> Task instructions
Count every line below in which "Speichere" occurs, then give only the count.
BEGIN Records provided
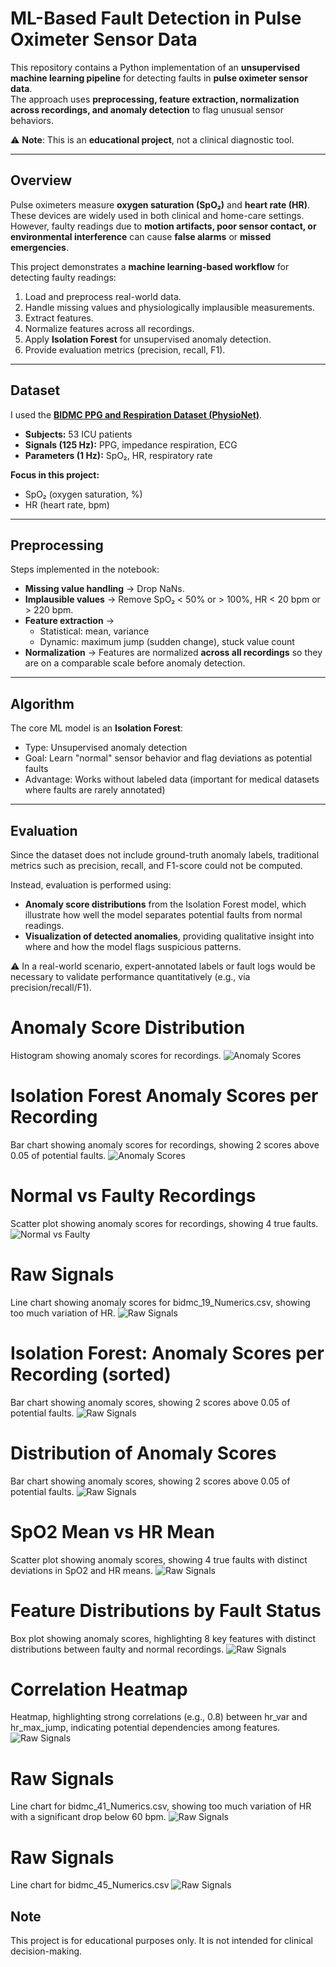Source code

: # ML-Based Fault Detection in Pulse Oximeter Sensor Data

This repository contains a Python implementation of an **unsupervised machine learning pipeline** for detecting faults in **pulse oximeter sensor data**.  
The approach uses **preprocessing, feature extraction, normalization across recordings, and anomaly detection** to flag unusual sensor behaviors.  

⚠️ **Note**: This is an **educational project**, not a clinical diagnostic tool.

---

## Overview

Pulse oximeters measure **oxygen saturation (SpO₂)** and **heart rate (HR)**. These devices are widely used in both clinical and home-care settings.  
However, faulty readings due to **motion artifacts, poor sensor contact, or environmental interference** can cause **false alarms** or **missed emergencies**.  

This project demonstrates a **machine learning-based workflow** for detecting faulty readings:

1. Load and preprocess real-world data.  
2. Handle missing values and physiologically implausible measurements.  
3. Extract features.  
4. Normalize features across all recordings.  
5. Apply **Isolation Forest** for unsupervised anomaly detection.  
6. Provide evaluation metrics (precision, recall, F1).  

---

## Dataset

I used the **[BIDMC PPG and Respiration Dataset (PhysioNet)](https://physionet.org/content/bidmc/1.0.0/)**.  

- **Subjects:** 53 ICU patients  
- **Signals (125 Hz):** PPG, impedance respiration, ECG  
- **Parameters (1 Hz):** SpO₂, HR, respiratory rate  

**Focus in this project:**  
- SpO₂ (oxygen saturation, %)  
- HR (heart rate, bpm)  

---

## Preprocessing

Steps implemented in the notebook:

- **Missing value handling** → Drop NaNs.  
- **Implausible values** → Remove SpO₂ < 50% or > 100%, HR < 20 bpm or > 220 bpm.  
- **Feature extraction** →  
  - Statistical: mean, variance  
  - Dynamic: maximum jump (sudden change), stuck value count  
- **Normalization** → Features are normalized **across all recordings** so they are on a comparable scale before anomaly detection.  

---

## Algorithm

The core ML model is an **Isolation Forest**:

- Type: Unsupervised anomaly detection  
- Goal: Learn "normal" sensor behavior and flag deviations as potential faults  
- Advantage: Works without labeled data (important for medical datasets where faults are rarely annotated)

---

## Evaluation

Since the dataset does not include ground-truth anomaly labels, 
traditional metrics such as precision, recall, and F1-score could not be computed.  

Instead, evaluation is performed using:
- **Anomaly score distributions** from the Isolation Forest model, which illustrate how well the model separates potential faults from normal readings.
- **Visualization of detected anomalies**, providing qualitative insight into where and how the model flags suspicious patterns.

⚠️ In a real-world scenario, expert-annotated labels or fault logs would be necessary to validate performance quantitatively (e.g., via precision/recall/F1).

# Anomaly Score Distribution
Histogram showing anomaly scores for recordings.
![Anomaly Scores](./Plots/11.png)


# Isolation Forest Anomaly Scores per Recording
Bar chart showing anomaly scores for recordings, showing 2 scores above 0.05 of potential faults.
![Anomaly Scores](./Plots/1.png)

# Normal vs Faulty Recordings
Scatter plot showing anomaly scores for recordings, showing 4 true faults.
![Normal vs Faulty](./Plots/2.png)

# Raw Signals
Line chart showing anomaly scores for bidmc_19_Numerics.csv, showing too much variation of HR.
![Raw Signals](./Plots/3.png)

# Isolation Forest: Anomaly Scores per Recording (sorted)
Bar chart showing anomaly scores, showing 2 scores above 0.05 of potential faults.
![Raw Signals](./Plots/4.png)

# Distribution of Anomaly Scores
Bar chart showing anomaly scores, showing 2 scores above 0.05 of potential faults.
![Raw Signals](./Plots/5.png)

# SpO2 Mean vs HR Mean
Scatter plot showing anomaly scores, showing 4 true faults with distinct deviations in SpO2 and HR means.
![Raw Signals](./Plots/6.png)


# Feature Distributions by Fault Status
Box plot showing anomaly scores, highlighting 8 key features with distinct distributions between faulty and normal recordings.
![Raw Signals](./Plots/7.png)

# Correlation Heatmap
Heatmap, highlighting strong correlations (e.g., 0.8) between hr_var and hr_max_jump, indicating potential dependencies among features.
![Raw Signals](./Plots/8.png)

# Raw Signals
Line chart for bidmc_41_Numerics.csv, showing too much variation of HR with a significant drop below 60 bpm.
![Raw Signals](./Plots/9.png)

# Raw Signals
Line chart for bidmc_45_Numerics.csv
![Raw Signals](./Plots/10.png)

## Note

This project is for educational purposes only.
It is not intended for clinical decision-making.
END Records provided
BEGIN Records provided
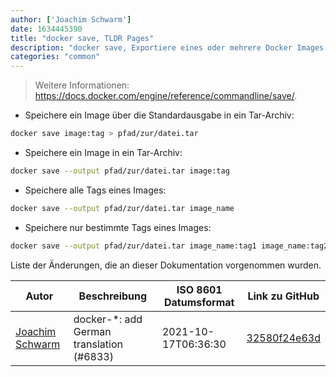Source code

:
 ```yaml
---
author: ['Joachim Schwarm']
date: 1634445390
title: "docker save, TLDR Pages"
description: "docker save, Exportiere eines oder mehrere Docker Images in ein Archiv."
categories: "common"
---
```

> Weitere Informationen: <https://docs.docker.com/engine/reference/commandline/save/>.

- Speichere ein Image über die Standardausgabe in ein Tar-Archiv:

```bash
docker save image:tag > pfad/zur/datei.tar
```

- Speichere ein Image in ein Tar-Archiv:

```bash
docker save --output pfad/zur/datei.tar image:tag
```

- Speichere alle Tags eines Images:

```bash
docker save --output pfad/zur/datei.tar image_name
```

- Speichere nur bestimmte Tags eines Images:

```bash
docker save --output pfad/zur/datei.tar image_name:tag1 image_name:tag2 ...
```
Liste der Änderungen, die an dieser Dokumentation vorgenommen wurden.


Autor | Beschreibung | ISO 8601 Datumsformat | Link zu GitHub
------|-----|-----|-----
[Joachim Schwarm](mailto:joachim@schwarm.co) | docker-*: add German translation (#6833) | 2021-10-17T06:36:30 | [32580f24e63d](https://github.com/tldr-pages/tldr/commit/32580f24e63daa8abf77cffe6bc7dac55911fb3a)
END Records provided
BEGIN Records provided
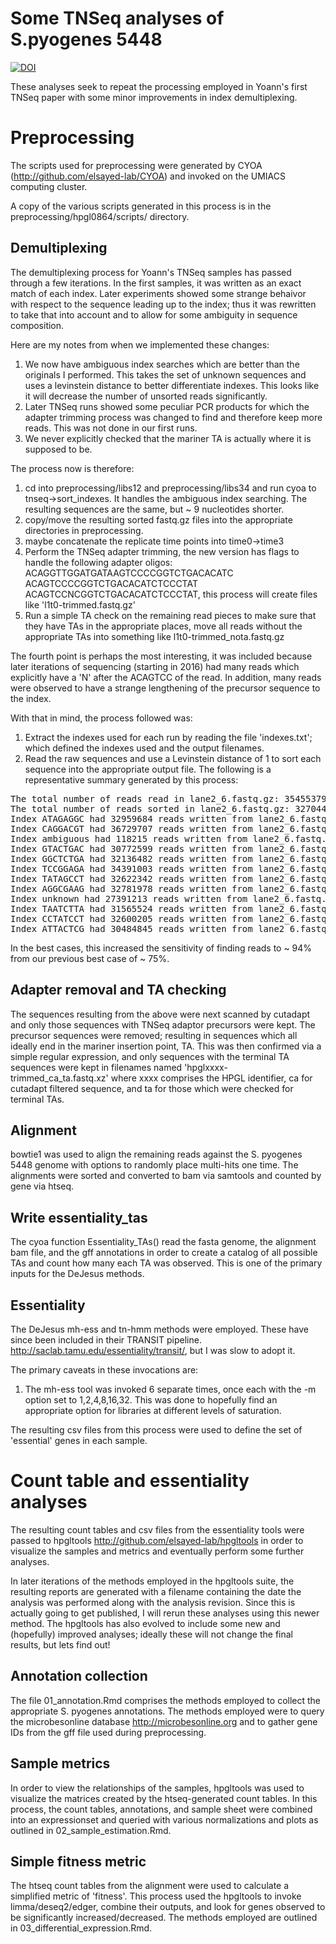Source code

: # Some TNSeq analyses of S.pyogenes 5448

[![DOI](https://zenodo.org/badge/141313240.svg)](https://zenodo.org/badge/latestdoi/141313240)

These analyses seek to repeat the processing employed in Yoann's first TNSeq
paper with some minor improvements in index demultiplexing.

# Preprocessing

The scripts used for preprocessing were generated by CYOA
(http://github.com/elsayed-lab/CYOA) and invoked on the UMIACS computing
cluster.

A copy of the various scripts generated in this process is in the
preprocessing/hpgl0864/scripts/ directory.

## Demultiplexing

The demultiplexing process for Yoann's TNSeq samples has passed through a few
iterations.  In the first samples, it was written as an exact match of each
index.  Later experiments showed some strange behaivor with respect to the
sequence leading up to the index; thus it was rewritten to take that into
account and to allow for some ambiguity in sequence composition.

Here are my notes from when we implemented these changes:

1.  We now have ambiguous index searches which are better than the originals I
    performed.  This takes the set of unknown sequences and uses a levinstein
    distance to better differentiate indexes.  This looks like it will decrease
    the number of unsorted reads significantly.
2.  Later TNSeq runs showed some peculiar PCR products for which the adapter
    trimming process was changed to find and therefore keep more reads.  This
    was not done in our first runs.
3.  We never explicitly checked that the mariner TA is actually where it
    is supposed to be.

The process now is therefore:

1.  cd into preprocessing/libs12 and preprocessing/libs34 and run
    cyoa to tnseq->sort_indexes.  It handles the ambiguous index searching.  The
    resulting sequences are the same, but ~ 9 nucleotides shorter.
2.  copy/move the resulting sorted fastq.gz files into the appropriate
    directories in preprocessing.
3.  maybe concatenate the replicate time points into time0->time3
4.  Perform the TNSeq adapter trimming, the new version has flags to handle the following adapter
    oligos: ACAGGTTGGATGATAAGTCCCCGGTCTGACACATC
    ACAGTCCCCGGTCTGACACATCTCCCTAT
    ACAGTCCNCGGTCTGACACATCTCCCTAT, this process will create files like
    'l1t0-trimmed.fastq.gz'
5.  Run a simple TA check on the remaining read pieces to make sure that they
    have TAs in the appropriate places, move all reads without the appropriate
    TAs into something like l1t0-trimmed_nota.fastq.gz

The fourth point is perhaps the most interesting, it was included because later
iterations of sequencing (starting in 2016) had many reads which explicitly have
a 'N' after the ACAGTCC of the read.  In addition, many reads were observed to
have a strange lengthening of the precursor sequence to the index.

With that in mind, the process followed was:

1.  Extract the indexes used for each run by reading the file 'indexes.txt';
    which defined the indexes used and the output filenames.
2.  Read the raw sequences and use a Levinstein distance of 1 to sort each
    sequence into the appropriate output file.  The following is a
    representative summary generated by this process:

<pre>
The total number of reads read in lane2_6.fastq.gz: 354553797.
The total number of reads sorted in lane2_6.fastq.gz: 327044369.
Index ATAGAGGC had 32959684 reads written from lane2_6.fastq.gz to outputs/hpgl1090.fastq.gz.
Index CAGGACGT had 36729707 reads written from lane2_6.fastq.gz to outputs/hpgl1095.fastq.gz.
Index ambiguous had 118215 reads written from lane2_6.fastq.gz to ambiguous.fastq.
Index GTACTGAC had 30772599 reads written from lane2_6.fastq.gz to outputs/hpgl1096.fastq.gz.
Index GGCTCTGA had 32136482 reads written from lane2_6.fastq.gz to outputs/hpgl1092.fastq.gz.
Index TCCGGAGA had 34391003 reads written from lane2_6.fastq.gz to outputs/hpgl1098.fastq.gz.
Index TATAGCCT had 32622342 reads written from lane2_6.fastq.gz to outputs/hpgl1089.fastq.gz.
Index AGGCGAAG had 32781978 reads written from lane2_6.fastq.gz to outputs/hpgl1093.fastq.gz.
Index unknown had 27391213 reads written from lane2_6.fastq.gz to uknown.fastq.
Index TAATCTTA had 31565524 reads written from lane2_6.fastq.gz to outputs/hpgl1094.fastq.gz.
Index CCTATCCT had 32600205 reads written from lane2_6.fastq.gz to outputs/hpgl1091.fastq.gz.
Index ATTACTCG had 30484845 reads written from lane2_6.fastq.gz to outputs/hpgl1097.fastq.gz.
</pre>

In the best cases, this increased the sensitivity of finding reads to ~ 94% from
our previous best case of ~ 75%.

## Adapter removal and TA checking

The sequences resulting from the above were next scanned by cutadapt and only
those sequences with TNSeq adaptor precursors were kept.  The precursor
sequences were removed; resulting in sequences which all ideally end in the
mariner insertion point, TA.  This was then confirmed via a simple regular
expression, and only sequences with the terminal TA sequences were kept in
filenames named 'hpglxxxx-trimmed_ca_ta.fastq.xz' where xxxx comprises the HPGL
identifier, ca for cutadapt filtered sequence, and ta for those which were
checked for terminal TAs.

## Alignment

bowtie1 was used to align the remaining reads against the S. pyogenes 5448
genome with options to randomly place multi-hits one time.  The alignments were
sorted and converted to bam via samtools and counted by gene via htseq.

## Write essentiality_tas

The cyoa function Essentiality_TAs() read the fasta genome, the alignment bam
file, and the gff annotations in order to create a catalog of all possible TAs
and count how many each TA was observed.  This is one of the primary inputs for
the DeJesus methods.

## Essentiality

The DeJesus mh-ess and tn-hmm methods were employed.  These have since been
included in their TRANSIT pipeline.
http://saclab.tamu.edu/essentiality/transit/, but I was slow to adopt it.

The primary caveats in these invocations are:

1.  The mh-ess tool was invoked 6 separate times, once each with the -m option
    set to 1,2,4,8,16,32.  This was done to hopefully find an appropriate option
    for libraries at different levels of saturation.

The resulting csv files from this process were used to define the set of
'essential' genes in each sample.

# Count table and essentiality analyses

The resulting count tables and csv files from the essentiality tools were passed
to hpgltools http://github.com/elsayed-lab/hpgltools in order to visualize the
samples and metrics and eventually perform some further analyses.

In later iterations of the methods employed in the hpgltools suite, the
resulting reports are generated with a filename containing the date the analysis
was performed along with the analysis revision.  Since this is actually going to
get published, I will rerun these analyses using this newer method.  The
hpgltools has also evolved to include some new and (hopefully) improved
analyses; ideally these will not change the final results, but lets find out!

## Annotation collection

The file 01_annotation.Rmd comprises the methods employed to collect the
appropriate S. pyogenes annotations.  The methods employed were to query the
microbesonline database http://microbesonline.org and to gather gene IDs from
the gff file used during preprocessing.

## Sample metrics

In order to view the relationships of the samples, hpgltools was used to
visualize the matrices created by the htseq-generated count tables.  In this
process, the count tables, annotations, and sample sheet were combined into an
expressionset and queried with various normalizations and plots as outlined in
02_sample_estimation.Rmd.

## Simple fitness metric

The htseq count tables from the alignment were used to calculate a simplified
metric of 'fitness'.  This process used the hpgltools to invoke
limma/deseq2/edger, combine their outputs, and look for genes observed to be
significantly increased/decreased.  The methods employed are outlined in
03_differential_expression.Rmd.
END Records provided
> Solved problem
4